Thursday, October 30, 2008

GDP shrinks in third quarter . . . fourth quarter looks even worse . . . consumer sales are falling off a cliff

Here's Barry Ritholtz's take:

GDP was negative in Q3 -- worst quarter since Q3 2001 -- and the headline number doesn't even do the extent of the contraction justice:

"Real gross domestic product -- the output of goods and services produced by labor and property located in the United States -- decreased at an annual rate of 0.3 percent in the third quarter of 2008, (that is, from the second quarter to the third quarter), according to advance estimates released by the Bureau of Economic Analysis. In the second quarter, real GDP increased 2.8 percent.

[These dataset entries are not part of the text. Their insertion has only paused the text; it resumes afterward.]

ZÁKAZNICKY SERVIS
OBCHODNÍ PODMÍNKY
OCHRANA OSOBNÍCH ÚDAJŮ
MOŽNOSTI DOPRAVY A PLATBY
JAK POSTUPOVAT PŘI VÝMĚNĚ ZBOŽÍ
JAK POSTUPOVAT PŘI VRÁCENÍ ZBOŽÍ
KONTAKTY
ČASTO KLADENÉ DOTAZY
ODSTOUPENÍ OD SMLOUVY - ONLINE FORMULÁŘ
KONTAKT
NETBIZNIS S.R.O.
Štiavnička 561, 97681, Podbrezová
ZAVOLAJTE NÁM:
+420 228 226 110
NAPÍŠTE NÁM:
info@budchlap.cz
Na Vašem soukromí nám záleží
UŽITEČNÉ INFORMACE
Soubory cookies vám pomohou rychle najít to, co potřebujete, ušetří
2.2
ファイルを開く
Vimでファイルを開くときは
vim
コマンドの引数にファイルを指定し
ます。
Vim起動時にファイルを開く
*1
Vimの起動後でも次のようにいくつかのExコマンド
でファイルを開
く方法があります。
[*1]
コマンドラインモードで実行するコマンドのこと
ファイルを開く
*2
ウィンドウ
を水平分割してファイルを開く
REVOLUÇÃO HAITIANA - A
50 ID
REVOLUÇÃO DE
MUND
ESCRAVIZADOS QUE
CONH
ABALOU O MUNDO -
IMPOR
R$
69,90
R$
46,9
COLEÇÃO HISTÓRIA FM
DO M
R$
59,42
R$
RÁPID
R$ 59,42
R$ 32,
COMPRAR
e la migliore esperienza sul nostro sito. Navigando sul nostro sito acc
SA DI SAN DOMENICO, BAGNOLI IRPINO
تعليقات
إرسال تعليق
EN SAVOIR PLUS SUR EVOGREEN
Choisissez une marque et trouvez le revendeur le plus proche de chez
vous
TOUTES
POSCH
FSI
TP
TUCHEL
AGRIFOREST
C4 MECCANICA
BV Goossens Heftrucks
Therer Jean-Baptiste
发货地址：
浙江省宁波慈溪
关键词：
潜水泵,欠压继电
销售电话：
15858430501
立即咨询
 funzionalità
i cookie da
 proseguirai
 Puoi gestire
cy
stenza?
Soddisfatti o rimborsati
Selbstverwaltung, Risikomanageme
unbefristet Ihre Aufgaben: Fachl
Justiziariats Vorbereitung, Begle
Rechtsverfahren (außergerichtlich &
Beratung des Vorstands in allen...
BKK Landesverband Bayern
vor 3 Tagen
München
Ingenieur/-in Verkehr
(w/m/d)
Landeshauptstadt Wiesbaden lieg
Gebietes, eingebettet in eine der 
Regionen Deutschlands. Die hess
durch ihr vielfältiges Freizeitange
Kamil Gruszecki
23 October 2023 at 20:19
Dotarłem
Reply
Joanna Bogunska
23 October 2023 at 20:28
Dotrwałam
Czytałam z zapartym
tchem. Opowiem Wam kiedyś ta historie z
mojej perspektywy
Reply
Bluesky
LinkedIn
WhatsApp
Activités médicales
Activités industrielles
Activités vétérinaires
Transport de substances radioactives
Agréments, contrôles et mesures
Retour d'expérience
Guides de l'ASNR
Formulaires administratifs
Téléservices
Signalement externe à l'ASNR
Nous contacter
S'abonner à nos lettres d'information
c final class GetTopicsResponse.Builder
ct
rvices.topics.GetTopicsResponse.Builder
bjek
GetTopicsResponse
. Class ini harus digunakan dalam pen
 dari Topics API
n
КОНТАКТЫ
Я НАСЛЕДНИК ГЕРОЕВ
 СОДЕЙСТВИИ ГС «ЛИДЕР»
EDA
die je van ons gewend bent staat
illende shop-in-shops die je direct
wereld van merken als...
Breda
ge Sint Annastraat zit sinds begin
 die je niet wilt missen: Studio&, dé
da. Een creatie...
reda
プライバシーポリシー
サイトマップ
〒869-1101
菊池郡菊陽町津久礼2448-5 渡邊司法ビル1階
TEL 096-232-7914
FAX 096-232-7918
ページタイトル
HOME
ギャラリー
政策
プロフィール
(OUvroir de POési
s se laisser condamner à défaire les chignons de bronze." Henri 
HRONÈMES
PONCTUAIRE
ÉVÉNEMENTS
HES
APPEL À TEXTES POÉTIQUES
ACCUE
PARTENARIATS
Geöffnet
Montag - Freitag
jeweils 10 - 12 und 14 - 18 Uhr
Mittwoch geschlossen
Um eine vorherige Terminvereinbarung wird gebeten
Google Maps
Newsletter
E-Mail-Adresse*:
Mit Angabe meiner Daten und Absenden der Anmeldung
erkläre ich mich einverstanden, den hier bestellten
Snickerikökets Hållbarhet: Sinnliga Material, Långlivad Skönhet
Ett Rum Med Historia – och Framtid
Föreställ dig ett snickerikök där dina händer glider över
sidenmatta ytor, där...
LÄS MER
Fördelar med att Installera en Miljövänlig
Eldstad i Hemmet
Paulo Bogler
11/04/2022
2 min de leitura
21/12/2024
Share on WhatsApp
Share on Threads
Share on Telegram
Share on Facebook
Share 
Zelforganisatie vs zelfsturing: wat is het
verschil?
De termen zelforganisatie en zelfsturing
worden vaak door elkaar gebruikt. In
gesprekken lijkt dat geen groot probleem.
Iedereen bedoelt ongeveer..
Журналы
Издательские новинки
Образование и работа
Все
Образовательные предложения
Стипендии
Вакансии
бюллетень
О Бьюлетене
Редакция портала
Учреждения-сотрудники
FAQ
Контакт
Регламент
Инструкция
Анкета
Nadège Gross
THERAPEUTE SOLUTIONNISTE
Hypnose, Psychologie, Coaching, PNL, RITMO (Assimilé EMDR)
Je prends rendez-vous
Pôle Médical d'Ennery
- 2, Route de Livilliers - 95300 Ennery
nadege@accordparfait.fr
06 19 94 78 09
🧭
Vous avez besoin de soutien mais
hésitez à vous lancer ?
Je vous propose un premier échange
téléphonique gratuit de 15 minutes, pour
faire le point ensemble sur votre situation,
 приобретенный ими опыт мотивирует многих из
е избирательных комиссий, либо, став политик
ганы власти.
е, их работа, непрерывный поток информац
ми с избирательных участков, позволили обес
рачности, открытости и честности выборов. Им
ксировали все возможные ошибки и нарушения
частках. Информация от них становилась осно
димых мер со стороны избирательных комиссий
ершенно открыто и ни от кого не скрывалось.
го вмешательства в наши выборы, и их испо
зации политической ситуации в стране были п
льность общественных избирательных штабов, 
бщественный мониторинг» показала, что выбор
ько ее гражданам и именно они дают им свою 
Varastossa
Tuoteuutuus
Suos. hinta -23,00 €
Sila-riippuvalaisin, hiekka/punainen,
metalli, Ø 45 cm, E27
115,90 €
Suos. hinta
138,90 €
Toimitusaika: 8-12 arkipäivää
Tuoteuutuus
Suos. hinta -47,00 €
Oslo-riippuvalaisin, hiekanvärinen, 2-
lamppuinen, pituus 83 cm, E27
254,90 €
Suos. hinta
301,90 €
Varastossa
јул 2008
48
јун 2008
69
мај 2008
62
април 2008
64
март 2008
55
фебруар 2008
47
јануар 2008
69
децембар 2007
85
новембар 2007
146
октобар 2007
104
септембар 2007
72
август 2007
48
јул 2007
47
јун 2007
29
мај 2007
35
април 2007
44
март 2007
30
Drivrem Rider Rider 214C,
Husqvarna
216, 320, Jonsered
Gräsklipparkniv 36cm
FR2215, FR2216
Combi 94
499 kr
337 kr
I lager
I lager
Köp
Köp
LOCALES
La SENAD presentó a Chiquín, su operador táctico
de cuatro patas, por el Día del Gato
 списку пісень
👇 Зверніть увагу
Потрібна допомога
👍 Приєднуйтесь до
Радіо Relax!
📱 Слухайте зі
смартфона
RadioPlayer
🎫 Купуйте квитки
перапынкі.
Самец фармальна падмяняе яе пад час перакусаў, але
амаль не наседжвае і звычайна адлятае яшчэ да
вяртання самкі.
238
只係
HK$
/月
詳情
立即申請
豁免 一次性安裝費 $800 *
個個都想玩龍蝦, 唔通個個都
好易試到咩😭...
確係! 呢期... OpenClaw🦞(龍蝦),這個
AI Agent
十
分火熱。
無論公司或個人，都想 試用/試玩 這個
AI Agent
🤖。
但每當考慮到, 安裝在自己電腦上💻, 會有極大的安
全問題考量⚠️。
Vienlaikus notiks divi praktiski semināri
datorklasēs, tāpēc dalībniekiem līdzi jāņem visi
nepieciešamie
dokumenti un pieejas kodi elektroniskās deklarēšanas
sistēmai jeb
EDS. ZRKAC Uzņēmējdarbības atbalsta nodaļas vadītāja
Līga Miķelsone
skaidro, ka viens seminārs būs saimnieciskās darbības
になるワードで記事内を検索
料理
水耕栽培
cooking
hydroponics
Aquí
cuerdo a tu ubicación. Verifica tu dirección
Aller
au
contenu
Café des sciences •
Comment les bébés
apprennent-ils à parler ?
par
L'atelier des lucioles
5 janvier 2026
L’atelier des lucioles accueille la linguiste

The decrease in real GDP in the third quarter primarily reflected negative contributions from personal consumption expenditures (PCE), residential fixed investment, and equipment and software that were largely offset by positive contributions from federal government spending, exports, private inventory investment, nonresidential structures, and state and local government spending. Imports, which are a subtraction in the calculation of GDP, decreased."

Thank goodness for Federal, State and Local government spending, and for exports:

Real personal consumption expenditures: -3.1%

Durable goods -14.1%

Nondurable goods -6.4%

Services expenditures +0.6%

And from Bloomberg:

``The crisis really kicked up in late September,'' Ethan Harris, co-head of U.S. economic research at Barclays Capital Inc. in New York, said in a Bloomberg Television interview. ``We're going to be looking at a very unfriendly GDP number in the fourth quarter, with a drop of 2 to 4 percent.''

The worst of the news is consumer spending. Again, from Bloomberg:

Consumer spending dropped at a 3.1 percent annual pace, the first decline since 1991 and the biggest since 1980, after President Jimmy Carter imposed credit controls. The median forecast was for a 2.4 percent drop.

Worst Since 1950

The 6.4 percent rate of decline in spending on non-durable goods, like clothing and food, was the biggest since 1950.